> **Work instruction**:
The data below holds a line containing "X79450577Y7750295I450000J779423D01*" and a line containing "X76549423Y7750295I450000J-779423D01*"; please quote exactly those two lines and every line between them, and nothing else.
---- Given records
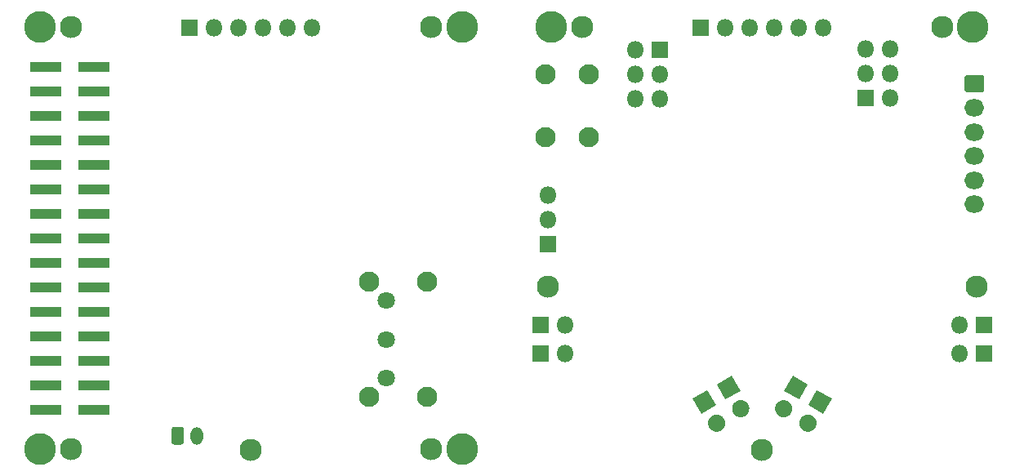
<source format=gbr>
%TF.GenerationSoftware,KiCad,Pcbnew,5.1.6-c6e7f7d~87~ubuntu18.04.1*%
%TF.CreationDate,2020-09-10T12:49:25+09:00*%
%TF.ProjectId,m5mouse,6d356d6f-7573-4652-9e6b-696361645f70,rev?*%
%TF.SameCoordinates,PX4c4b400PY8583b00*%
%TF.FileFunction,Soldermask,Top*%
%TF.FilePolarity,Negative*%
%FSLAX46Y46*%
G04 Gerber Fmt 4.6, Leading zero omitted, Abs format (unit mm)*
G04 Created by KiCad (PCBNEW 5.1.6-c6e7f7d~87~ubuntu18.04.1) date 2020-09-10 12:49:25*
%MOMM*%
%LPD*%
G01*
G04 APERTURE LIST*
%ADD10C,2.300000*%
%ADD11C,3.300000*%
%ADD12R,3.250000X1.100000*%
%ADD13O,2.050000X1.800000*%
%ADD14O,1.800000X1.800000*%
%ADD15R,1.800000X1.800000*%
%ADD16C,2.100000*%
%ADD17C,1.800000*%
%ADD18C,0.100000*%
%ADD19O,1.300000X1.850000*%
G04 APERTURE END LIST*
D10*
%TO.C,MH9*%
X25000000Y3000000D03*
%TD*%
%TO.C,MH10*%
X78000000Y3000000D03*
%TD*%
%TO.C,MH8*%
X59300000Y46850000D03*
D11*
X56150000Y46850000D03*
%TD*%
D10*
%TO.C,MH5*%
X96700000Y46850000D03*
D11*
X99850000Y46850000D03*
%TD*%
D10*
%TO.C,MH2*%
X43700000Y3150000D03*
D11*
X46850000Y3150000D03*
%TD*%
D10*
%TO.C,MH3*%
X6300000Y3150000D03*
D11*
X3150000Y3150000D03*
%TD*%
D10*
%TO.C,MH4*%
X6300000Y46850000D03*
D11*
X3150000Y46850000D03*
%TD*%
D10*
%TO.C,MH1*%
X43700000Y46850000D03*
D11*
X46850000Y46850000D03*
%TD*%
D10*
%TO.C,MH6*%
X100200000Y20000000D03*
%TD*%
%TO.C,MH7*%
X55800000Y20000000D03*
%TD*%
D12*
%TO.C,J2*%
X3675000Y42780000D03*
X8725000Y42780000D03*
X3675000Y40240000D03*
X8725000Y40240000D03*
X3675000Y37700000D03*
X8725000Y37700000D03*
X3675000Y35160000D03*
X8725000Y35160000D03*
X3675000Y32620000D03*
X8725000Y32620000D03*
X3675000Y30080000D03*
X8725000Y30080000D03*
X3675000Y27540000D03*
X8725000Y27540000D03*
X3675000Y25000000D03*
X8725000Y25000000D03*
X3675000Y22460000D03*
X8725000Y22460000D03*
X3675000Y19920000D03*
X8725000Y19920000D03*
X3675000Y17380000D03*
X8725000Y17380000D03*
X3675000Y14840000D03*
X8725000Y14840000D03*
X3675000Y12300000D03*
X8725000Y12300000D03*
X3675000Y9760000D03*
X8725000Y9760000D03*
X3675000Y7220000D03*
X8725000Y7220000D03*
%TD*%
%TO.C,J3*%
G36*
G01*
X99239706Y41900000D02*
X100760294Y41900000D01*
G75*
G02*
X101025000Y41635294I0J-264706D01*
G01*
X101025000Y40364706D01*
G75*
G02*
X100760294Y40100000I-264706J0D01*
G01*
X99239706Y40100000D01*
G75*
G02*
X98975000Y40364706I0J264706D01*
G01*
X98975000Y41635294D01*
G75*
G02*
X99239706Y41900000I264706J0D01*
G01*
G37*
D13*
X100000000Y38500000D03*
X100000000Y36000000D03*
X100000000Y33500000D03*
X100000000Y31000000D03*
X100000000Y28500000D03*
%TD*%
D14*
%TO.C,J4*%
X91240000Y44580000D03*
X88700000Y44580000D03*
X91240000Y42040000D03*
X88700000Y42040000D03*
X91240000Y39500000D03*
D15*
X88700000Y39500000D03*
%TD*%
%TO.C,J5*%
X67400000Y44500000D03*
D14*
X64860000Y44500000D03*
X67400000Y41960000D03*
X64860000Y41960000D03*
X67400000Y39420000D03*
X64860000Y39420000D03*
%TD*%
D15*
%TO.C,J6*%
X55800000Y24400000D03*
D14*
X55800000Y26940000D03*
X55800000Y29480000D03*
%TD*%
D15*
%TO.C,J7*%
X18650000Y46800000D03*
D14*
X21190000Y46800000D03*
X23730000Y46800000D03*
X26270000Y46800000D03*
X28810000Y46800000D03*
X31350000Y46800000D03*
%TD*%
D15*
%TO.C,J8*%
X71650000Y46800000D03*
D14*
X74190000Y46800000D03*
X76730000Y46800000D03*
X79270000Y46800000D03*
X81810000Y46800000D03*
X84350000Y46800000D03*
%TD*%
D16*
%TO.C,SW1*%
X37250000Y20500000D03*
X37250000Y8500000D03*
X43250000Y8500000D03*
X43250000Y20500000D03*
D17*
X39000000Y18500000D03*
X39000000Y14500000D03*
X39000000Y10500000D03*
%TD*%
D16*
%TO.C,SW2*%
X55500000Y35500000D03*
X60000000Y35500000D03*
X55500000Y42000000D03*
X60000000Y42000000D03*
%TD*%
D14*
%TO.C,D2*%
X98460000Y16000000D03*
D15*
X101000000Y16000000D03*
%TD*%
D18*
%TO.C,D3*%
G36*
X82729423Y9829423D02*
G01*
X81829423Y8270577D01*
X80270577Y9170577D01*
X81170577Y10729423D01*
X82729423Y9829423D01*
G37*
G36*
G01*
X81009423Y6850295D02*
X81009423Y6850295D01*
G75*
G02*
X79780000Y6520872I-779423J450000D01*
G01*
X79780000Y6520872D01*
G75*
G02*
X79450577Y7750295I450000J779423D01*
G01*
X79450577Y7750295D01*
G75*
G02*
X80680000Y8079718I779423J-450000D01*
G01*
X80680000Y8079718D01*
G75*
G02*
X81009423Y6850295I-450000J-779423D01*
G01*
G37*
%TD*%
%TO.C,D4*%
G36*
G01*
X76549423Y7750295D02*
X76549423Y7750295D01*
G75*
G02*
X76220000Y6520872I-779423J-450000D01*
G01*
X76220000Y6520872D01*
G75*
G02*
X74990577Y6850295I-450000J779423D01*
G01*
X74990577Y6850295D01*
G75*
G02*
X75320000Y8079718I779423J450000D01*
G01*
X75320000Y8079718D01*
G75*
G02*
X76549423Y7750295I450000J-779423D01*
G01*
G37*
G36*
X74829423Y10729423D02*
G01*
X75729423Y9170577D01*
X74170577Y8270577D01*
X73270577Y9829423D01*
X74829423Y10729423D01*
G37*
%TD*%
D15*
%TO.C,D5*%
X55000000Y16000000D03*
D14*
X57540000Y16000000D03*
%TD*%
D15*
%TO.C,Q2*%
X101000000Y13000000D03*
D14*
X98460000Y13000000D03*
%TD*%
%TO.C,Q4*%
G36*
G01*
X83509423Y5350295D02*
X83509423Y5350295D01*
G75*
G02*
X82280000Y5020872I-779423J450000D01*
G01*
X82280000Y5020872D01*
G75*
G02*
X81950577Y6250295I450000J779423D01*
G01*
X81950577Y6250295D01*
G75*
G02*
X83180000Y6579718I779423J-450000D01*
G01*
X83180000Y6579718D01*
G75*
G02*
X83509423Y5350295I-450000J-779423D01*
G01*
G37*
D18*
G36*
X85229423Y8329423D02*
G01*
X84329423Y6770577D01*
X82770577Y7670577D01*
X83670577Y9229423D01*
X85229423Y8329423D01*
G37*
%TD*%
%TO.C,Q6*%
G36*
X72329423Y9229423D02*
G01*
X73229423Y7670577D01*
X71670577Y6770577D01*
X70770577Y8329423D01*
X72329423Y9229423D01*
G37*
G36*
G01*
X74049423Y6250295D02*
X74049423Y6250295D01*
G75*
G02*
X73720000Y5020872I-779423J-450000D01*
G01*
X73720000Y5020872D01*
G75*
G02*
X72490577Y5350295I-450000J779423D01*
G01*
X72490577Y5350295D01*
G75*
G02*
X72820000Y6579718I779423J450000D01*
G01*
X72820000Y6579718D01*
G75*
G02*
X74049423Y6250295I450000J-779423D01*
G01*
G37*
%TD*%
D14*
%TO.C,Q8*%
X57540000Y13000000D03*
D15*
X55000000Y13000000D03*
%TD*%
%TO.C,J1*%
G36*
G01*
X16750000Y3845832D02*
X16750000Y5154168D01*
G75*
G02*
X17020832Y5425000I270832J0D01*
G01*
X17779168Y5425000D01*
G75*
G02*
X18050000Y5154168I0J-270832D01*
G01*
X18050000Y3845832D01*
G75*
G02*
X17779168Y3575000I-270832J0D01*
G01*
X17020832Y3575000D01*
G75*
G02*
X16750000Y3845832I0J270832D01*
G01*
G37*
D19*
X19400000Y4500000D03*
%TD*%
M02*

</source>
--------
---- Given records
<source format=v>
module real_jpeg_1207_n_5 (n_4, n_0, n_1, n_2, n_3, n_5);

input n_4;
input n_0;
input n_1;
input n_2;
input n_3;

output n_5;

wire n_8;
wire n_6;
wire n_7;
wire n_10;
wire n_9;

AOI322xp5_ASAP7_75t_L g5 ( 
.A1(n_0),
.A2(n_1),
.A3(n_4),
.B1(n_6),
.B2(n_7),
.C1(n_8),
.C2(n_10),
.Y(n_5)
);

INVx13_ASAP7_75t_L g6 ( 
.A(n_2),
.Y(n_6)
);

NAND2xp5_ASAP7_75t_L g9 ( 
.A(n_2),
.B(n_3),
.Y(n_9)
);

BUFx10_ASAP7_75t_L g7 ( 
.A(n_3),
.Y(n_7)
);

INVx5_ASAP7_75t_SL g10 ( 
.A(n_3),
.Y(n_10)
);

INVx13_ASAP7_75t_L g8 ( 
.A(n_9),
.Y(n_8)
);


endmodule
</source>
--------
---- Given records
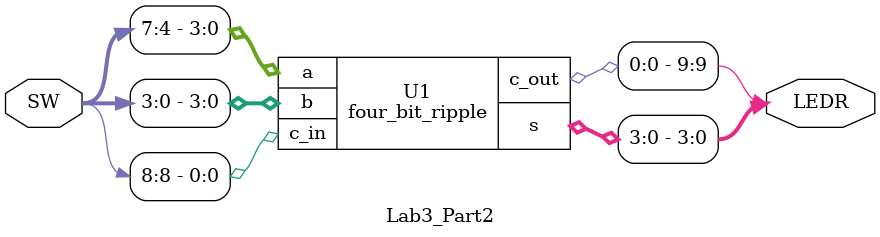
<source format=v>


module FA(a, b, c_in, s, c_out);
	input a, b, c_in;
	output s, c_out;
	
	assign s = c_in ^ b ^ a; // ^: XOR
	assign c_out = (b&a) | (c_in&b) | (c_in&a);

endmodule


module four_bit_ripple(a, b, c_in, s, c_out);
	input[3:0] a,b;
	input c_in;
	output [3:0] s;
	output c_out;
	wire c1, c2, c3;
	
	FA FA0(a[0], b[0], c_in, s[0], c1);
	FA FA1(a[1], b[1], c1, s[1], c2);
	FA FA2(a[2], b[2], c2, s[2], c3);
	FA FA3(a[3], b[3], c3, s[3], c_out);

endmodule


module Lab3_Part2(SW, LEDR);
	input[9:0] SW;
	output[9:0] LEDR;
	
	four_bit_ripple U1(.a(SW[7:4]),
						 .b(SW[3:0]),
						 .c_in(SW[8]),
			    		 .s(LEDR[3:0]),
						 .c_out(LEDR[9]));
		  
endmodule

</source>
--------
> **Result for this exercise**:
X79450577Y7750295I450000J779423D01*
G01*
X79450577Y7750295D01*
G75*
G02*
X80680000Y8079718I779423J-450000D01*
G01*
X80680000Y8079718D01*
G75*
G02*
X81009423Y6850295I-450000J-779423D01*
G01*
G37*
%TD*%
%TO.C,D4*%
G36*
G01*
X76549423Y7750295D02*
X76549423Y7750295D01*
G75*
G02*
X76220000Y6520872I-779423J-450000D01*
G01*
X76220000Y6520872D01*
G75*
G02*
X74990577Y6850295I-450000J779423D01*
G01*
X74990577Y6850295D01*
G75*
G02*
X75320000Y8079718I779423J450000D01*
G01*
X75320000Y8079718D01*
G75*
G02*
X76549423Y7750295I450000J-779423D01*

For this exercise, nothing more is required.